SIMULASI BENCANA, BPBD LIBATKAN 250 ORANG

SHARE:
  •  
  •  
  •  
  •  
  •  

Ket. Gambar :  Salah satu korban yang di evakuasi saat simulasi bencana, ( foto : Hery ).

Rumbia. Kepanikan melanda masyarakat yang bermukim di sekitar pesisir pantai Kasipute yang disebabkan banjir dan Gelombang pasar yang datang secara tiba – tiba di daerah tersebut, tidak tanggung tanggung, kejadian yang datangnya begitu mengejutkan masyarakat menyebabkan jatuhnya beberapa korban luka yang harus segera mendapatkan penanganan medis. Rangkaian tersebut merupakan Simulasi Bencana yang dilakukan Badan Penanggulangan Bencana Daerah Bombana yang melibatkan lebih kurang 250 orang terdiri dari unsur BPBD Bombana, TNI, Polri, PMI Tagana dan Rescue Provinsi Sultra dan Dinkes.

Simulasi yang dimulai sejak pagi hari bukan hanya di ikuti gabungan dari beberapa instansi dan lembaga terkait, namun yang nampak mencuri perhatian, keterlibatakan ratusan orang temasuk masyarakat setempat yang memainkan peran selaku korban dan pengungsi sangat membantu kelancaran simulasi tersebut.

Kepala Bidang Kedaruratan BPBD Bombana Ridwan S. Sos yang ditemui disela-sela simulasi tersebut menuturkan kegiatan simulasi ini sudah direncanakan sebelumnya untuk mengantipasi kepanikan yang kemungkinan terjadi jika bencana Rob atau bencana alam lainnya melanda bombana.

” Keterlibatakan masyarakat secara langsung dalam simulasi ini merupakan bentuk kepedulian masyarakat yang harus kita apresiasi ” katanya.

Pantauan author website pemkab yang juga terlibat langsung dalam simulasi bencana pagi tadi ( 11/6 ), selain mengerahkan berbagai macam kendaraan operasional, tenda dan dapur umum, ratusan orang yang ikut dalam simulasi tersebut dibagi dalam beberap kelompok, ada yang bertindak selaku korban, ada yang bertindak selaku tim medis, ada pula yang bertindak sebagai pengungsi yang berlarian ketika banjir rob menerjang bibir pantai, namun yang paling menaarik dari simulasi itu, saat penanganan korban yang terseret air ketengah laut, nampak kesigapan tim penyelamat dari pihak PMI memberikan pertolongan dengan menggunakan perahu karet kemudian mengantarkan korban ke ambulans untuk di rawat di kamp pengungsian seolah – olah hal tersebut benar terjadi.
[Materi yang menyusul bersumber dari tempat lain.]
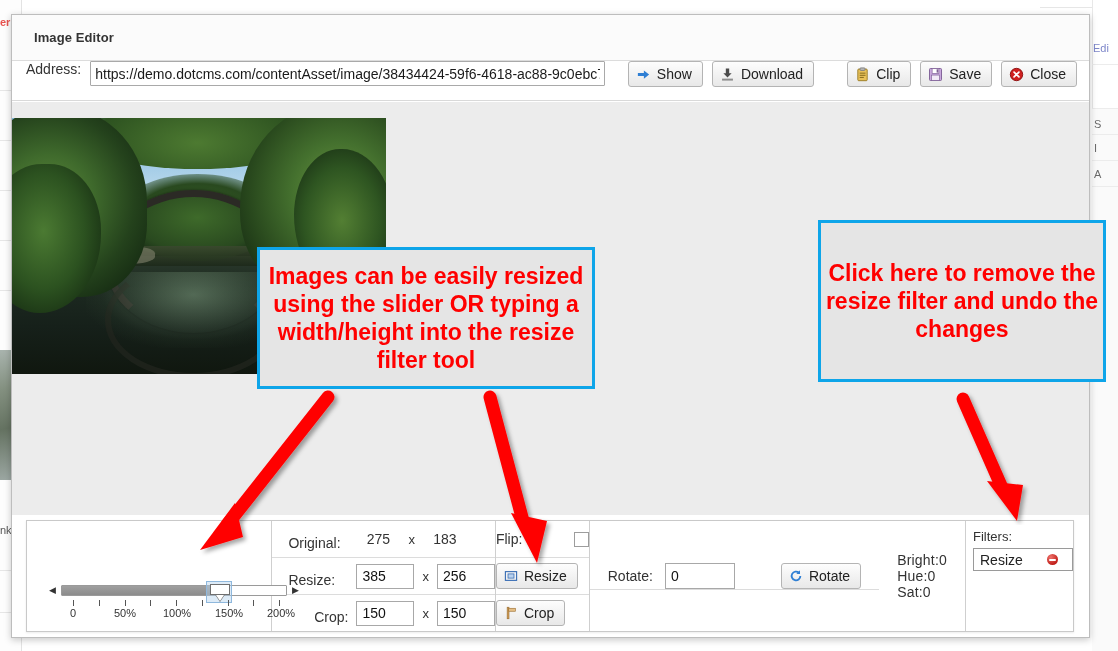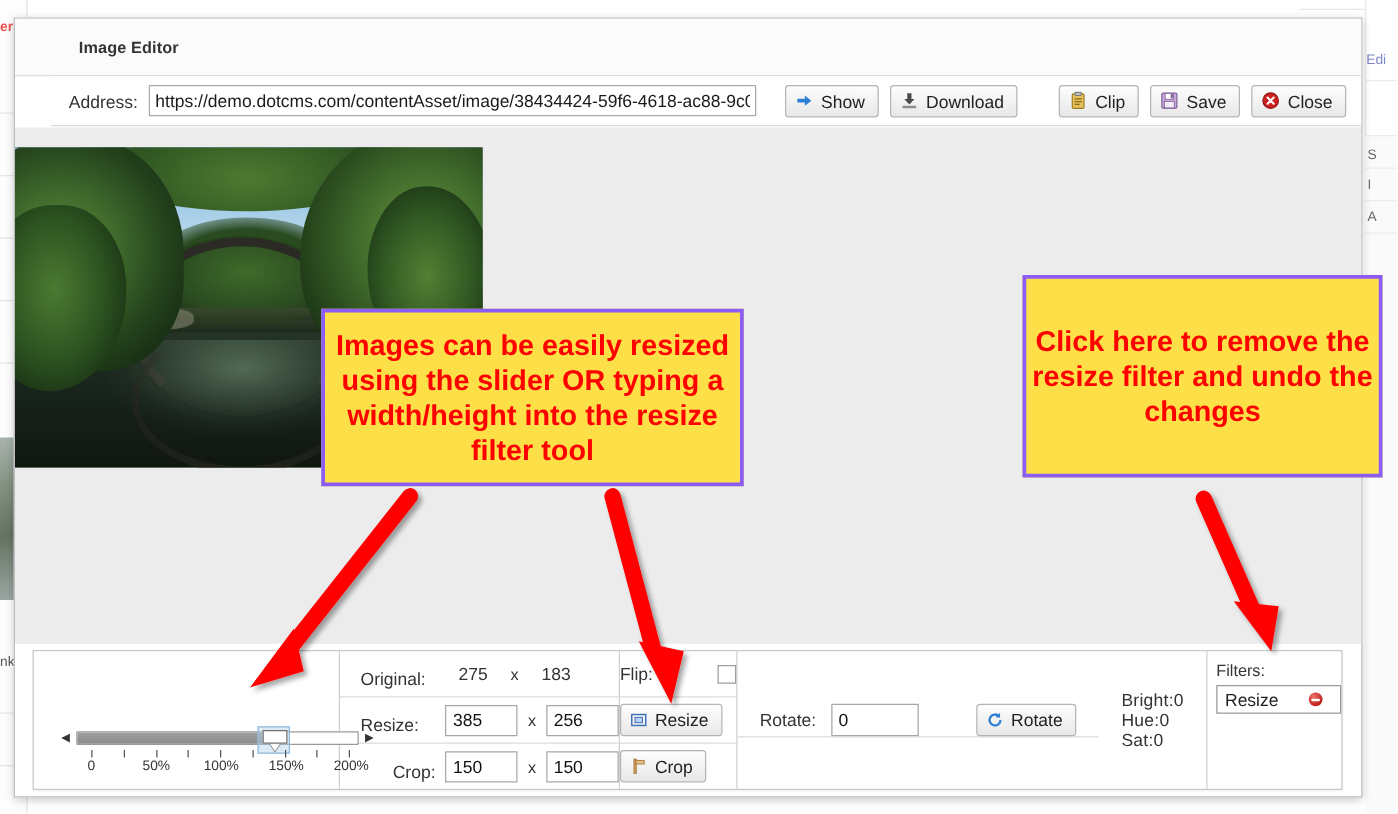"Image Editor" .dlg-title { margin-left: 29px -> none }
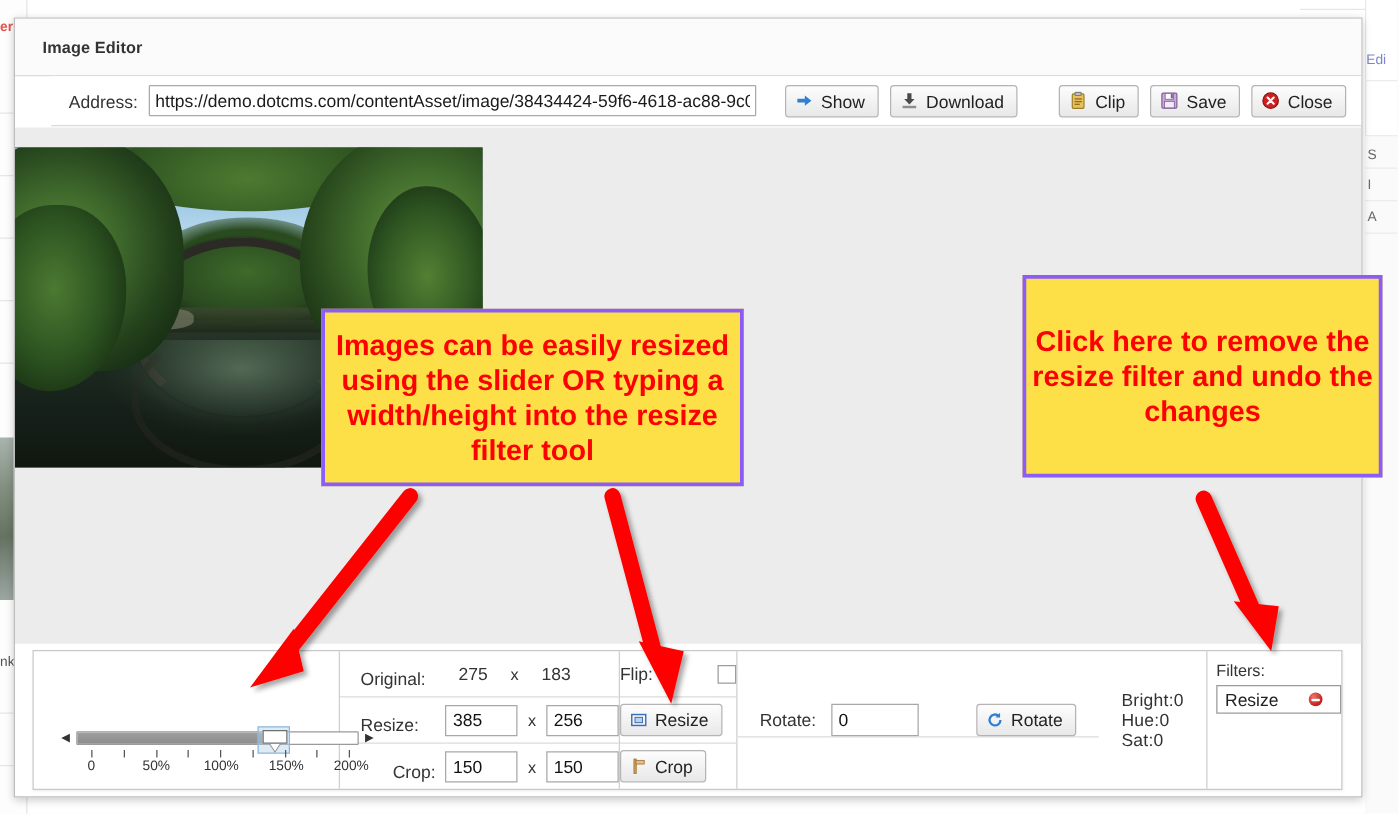"Address:" .addr-row { align-items: center -> flex-start; margin-left: 29px -> none }
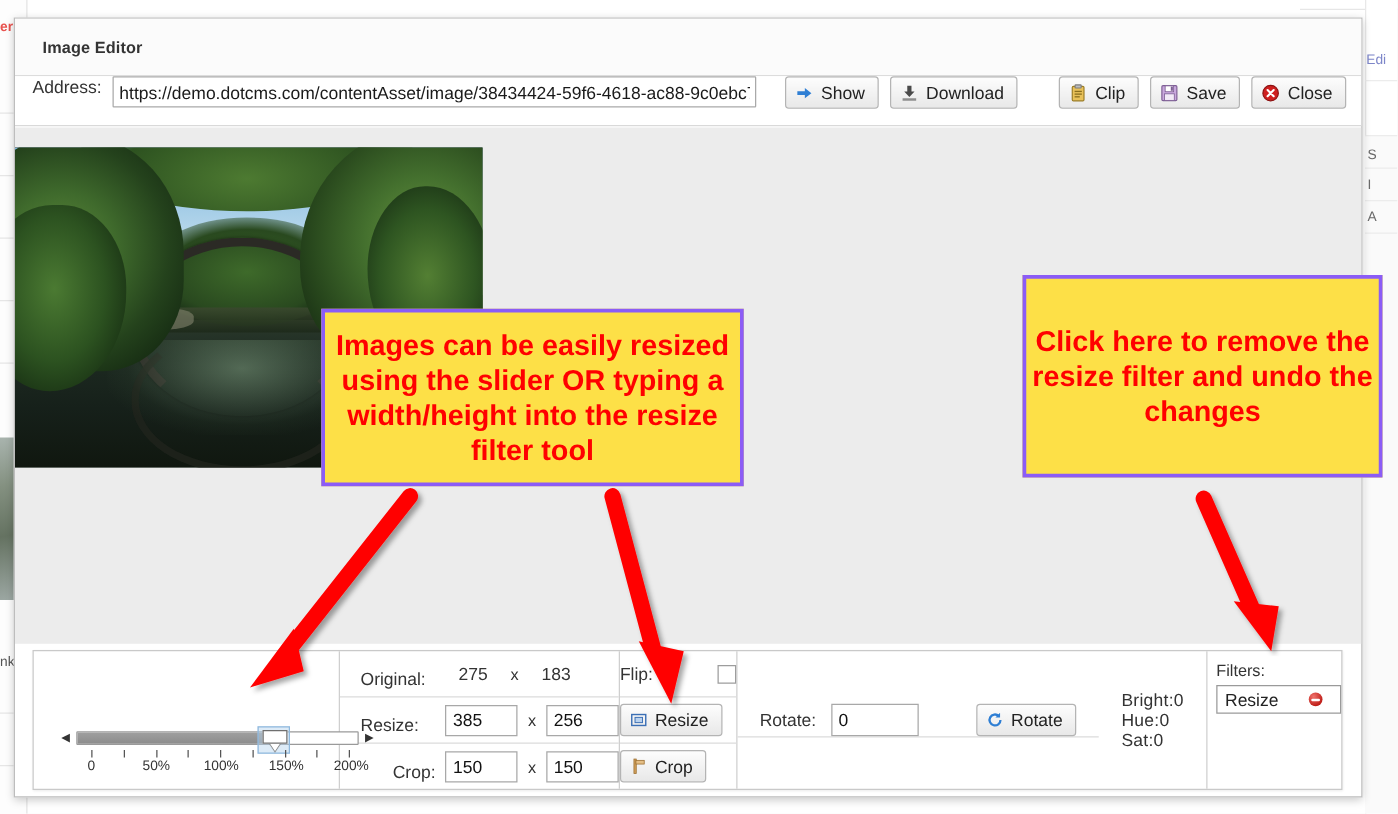"Images can be easily resized" .callout { background: #fde047 -> #e5e5e5; border: 3px solid #8b5cf6 -> 3px solid #0ea5e9 }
Ditempat terpisah, Kepala Pelaksana BPBD Bombana Ir. Abu Kahar sangat mengapresiasi keterlibatan semua pihak dalam simulasi ini, pasalnya dari sekian banyak Kabupaten dan kota di indonesia, baru Kabupaten Bombana yang melakukan simulsi bencana dengan melibatkan instansi dan lembaga setempat serta masyarakat.

Abu Kahar mengakui, Simulasi ini merupakan bagian akhir dari penyusunan dokumen rencana tanggap bencana yang di usulkan Kabuupaten Bombana, namun yang terpenting paparnya dengan simulasi ini dan keterlibatan masyarakat serta instansi pemerintah, hal ini dapat memberi gambaran akan tindakan yang akan di tempuh ketika suatu waktu bencana terjadi tidak menimbulkan kepanikan dan bisa meminimalisir korban jiwa.

” Simulasi ini kita akan terus lakukan minimal enam bulan sekali untiuk lebih memantapkan ” kata Abu Kahar.

Sementara itu. Salah seorang masyarakat yang mengikuti langsung simulasi ini merasa sangat bersyukur bisa mendapat pengalaman dan pengetahuan akan tindakan yang perlu di ambil ketika bencana terjadi. Apalagi mengingat kasipute yang diapit gunung dan laut, jika tidak dengan perencanaan yang matang maka korban bisa saja banyak yang berjatuhan.

” Saya senang sekali pak ada ini simulasi, kalau tidak kasian na bisa kita baku tabrak tabrak kalau kita lari kaaren kita tidak tu mi mau kemana kalu naik air ” papar andu dengan dialek khasnya.